§ **What is required**
Find the string "admin" in the data, then copy every line where it is found.

[Items listed in a dataset]

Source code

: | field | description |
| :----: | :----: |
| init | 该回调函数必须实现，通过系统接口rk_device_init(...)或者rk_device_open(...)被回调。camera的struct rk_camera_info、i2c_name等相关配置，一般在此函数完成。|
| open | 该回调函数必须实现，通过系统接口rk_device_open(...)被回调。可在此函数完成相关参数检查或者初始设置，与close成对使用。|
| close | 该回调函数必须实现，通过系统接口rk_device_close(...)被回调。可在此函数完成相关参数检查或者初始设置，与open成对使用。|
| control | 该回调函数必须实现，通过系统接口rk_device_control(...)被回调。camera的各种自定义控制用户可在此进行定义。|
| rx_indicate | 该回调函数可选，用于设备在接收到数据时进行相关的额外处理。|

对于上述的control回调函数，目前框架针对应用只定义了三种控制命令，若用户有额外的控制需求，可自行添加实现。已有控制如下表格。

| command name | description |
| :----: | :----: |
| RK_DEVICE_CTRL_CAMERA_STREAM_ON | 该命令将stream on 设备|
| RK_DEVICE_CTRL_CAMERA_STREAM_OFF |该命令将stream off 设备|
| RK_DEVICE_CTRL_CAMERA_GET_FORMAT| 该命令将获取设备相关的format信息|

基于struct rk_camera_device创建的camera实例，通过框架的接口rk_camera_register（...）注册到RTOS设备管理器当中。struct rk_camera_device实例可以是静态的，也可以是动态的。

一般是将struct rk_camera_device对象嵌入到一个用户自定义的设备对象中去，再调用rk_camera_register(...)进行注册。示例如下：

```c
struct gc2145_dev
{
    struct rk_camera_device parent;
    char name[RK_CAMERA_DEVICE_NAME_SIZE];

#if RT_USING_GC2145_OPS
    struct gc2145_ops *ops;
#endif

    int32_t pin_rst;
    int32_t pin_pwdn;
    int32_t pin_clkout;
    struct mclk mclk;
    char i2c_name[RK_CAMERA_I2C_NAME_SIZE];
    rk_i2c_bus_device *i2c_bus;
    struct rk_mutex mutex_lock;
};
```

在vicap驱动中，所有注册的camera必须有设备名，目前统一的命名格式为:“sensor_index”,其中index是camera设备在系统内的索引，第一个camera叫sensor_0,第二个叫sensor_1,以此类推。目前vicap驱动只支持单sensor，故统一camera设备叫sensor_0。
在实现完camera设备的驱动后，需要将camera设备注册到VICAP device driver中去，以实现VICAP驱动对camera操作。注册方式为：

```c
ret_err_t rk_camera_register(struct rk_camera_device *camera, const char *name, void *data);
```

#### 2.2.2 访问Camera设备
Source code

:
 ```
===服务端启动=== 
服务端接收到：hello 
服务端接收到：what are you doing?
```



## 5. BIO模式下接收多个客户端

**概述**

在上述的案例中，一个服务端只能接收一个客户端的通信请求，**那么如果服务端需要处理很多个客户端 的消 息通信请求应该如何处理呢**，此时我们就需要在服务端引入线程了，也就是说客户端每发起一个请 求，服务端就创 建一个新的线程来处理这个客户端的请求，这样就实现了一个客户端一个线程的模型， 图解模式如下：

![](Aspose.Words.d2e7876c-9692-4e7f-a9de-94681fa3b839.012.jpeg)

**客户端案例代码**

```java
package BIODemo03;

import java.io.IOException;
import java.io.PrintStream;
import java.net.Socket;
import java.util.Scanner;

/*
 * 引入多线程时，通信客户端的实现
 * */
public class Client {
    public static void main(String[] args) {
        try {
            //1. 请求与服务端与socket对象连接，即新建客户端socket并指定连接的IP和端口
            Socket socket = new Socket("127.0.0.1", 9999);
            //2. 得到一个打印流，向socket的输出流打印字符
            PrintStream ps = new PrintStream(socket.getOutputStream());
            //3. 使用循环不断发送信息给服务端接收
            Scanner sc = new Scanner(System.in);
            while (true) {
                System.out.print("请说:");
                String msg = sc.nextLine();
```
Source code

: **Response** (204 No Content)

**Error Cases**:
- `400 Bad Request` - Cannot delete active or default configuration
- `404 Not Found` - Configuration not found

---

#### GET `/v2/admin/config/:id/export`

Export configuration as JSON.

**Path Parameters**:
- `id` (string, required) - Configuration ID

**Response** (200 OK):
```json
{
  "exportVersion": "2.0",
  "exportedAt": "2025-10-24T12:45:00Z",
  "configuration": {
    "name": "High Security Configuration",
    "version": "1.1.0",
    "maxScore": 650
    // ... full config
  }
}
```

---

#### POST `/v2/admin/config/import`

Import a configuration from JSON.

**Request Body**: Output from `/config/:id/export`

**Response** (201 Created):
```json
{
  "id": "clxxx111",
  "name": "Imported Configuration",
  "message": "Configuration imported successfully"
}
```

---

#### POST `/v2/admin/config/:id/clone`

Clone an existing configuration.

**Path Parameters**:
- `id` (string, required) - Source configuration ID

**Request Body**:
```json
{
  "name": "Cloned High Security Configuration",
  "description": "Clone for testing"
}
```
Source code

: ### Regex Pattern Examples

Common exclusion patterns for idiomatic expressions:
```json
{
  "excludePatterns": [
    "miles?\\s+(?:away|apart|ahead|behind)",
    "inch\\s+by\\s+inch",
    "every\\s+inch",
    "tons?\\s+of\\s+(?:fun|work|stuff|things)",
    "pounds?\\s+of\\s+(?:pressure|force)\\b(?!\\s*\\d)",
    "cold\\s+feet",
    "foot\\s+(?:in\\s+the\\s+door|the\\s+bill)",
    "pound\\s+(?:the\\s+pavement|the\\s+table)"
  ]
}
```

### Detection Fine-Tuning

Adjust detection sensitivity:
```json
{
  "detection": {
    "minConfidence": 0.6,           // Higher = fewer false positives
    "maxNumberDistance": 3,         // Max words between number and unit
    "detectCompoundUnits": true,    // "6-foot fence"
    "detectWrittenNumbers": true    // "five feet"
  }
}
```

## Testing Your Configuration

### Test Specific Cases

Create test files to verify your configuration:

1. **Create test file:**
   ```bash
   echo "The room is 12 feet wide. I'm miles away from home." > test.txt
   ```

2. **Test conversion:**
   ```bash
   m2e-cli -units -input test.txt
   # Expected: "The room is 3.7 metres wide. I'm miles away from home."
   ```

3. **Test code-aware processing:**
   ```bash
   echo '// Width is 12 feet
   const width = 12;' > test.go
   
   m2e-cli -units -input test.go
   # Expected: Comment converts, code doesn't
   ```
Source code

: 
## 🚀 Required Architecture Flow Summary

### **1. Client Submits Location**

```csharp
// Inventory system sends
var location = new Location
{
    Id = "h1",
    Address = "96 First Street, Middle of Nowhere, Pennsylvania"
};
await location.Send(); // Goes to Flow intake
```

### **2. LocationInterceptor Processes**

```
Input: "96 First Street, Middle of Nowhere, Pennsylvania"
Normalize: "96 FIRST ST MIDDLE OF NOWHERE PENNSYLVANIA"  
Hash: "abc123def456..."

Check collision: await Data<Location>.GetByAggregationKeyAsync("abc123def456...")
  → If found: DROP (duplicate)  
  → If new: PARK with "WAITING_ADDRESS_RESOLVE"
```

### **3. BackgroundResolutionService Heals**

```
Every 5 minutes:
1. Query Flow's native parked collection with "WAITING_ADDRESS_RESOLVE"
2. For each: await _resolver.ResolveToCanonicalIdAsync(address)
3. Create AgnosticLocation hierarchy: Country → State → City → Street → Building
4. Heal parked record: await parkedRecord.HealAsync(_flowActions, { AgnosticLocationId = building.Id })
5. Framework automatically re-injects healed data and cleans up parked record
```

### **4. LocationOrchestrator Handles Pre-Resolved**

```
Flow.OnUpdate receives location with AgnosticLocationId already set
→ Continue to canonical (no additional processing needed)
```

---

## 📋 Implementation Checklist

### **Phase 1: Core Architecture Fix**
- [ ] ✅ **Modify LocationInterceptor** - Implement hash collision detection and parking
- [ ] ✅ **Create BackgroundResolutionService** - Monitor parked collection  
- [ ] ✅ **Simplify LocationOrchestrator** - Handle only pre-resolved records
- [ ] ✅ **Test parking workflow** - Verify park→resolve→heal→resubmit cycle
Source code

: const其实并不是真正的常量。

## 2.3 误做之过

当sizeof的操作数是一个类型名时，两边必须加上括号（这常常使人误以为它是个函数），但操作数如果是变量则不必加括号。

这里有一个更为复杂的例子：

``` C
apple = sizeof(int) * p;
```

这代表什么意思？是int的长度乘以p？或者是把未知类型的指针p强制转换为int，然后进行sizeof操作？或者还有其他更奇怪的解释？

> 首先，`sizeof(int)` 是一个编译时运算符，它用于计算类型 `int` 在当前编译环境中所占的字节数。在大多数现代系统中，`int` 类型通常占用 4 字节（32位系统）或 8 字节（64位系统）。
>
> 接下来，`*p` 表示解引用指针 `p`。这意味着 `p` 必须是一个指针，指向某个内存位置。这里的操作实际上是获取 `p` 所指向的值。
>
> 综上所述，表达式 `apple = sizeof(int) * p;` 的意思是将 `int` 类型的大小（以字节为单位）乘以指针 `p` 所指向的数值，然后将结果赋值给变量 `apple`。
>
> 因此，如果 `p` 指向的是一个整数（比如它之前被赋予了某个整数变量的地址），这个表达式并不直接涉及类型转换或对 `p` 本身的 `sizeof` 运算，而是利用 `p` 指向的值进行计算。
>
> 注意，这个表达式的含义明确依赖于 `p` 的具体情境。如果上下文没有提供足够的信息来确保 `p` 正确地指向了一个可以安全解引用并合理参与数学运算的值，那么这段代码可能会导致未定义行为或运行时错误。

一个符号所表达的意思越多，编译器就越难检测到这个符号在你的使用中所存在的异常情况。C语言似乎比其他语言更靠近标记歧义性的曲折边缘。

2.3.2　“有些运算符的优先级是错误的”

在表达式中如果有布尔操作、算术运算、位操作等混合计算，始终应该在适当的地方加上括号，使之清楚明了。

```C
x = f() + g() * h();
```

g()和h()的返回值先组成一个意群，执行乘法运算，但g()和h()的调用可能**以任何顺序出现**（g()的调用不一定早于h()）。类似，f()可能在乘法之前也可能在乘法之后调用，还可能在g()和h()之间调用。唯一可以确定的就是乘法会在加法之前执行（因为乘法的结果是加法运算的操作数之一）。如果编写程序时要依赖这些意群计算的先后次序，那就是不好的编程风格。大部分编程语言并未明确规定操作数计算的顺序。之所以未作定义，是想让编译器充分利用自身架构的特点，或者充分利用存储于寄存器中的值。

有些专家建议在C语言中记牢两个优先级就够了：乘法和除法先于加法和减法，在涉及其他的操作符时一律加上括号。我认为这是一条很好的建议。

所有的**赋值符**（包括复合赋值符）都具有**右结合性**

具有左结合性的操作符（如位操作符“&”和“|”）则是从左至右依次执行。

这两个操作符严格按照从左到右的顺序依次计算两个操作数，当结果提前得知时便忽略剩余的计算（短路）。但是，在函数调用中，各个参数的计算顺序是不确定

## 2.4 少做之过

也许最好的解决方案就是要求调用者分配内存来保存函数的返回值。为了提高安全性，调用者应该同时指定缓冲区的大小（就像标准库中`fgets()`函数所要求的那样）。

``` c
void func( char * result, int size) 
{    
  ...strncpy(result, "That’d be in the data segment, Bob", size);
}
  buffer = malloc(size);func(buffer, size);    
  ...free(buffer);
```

§ **Exercise answer**
#### GET `/v2/admin/config/:id/export`
#### POST `/v2/admin/config/import`
#### POST `/v2/admin/config/:id/clone`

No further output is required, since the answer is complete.